The second night of the convention featured high-profile speeches from First Lady Melania Trump, Secretary of State Mike Pompeo, and Eric Trump. But, once again, the real stars were President Trump and the cast of Americans who had been selected to illustrate aspects of his multi-front war on the political and media elite. We heard from a Maine lobsterman, a Wisconsin dairy farmer, a truck driver from Ohio, and a police officer from New Mexico who adopted the child of a woman addicted to opiates. Nick Sandmann explained how mainstream media outlets defamed him based on a photo that went viral on Twitter. Sandmann brought a bit of meme culture to the proceedings when he "trolled" his media antagonists by putting on a MAGA cap at the end of his speech.
Trump sent many reporters and commentators into a fury when he pardoned a former convict and presided over a naturalization ceremony in the middle of the convention. But the whole thing worked, both as political theater and as campaign strategy. Trump's interactions with normal Americans humanize him and allow him to display rarely seen compassion and to utilize his self-deprecating sense of humor. And the men and women highlighted in these two segments are living rebukes to the critical narratives surrounding Trump on race and immigration. Trump's exchanges with each of the new Americans were charming and amusing. After he finished reading aloud the resume of a new U.S. citizen from Lebanon who is a multilingual psychologist, Trump quipped, "In other words, she can figure me out." Everyone in the room laughed.

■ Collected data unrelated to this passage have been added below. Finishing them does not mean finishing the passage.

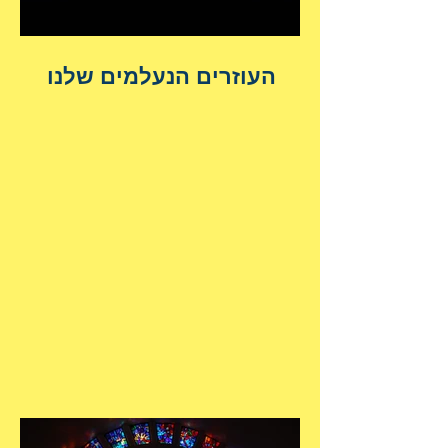
העוזרים הנעלמים שלנו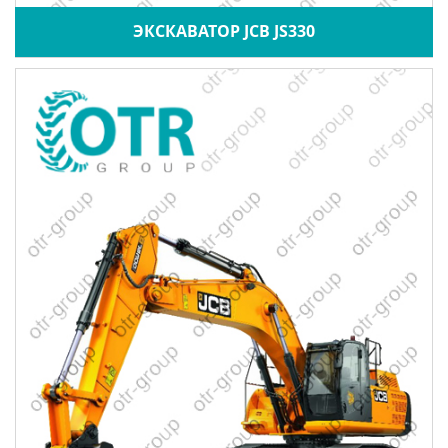
ЭКСКАВАТОР JCB JS330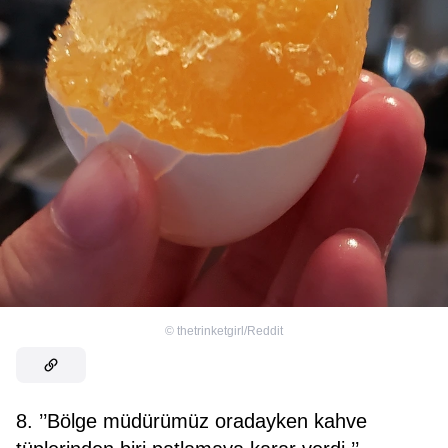
©
thetrinketgirl/Reddit
8. ’’Bölge müdürümüz oradayken kahve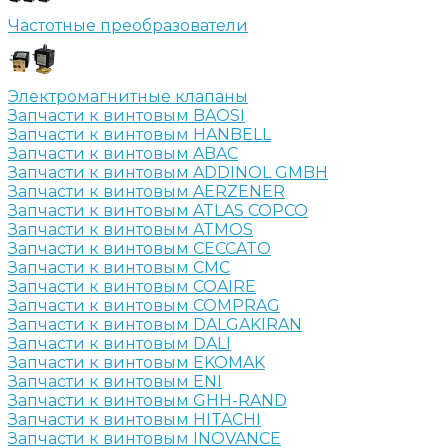
Частотные преобразователи
Электромагнитные клапаны
Запчасти к винтовым BAOSI
Запчасти к винтовым HANBELL
Запчасти к винтовым ABAC
Запчасти к винтовым ADDINOL GMBH
Запчасти к винтовым AERZENER
Запчасти к винтовым ATLAS COPCO
Запчасти к винтовым ATMOS
Запчасти к винтовым CECCATO
Запчасти к винтовым CMC
Запчасти к винтовым COAIRE
Запчасти к винтовым COMPRAG
Запчасти к винтовым DALGAKIRAN
Запчасти к винтовым DALI
Запчасти к винтовым EKOMAK
Запчасти к винтовым ENI
Запчасти к винтовым GHH-RAND
Запчасти к винтовым HITACHI
Запчасти к винтовым INOVANCE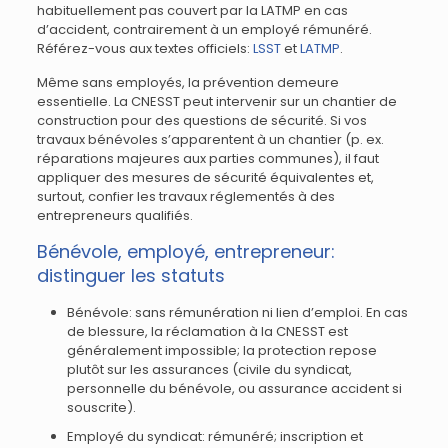
habituellement pas couvert par la LATMP en cas
d’accident, contrairement à un employé rémunéré.
Référez-vous aux textes officiels:
LSST
et
LATMP
.
Même sans employés, la prévention demeure
essentielle. La CNESST peut intervenir sur un chantier de
construction pour des questions de sécurité. Si vos
travaux bénévoles s’apparentent à un chantier (p. ex.
réparations majeures aux parties communes), il faut
appliquer des mesures de sécurité équivalentes et,
surtout, confier les travaux réglementés à des
entrepreneurs qualifiés.
Bénévole, employé, entrepreneur:
distinguer les statuts
Bénévole: sans rémunération ni lien d’emploi. En cas
de blessure, la réclamation à la CNESST est
généralement impossible; la protection repose
plutôt sur les assurances (civile du syndicat,
personnelle du bénévole, ou assurance accident si
souscrite).
Employé du syndicat: rémunéré; inscription et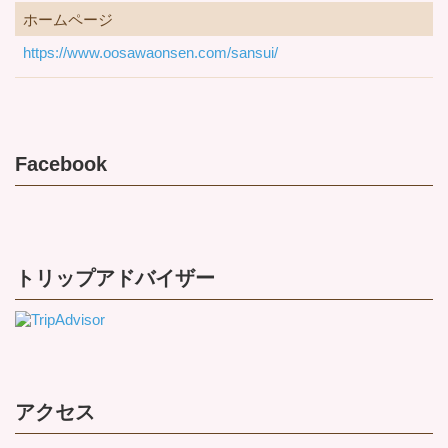
ホームページ
https://www.oosawaonsen.com/sansui/
Facebook
トリップアドバイザー
アクセス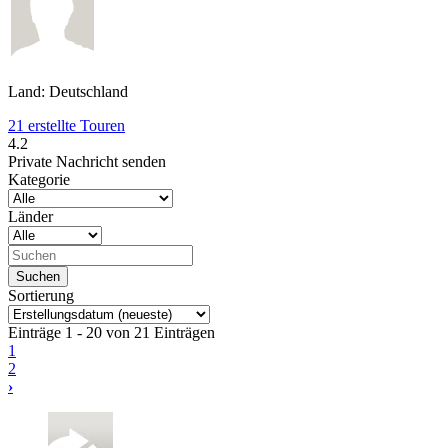
Land: Deutschland
21 erstellte Touren
4.2
Private Nachricht senden
Kategorie
Länder
Sortierung
Einträge 1 - 20 von 21 Einträgen
1
2
›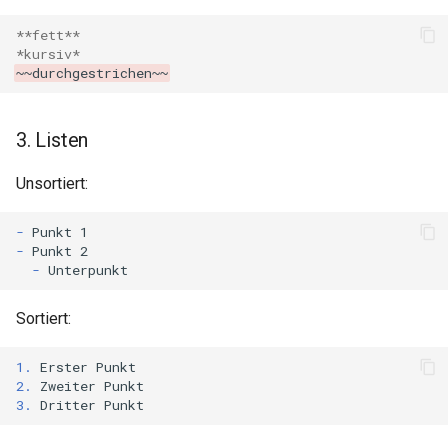
s
8. Horizontale Linie
**fett**
e
*kursiv*
~~durchgestrichen~~
a
r
3. Listen
c
Unsortiert:
h
i
-
-
n
-
g
Sortiert:
1.
2.
3.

Trump welcomed the new citizens to "the great American family." They fit right into this vast, bumptious, diverse, energetic, incomprehensible place. So far, the RNC has served as a reminder that for all of the ravages of the coronavirus, the economic fallout, protests that turn into riots, political correctness, and rising crime, most Americans remain proud of their country. They are eager to work to better their condition. And they are uninterested in the social and cultural agendas of the progressive left.
At the RNC's midpoint, Democrats have reason to worry. The convention has gone more smoothly and winningly than conventional wisdom anticipated. President Trump has stayed on message. The race, already close in the battlegrounds, is sure to tighten. The revenge of the normies may be at hand.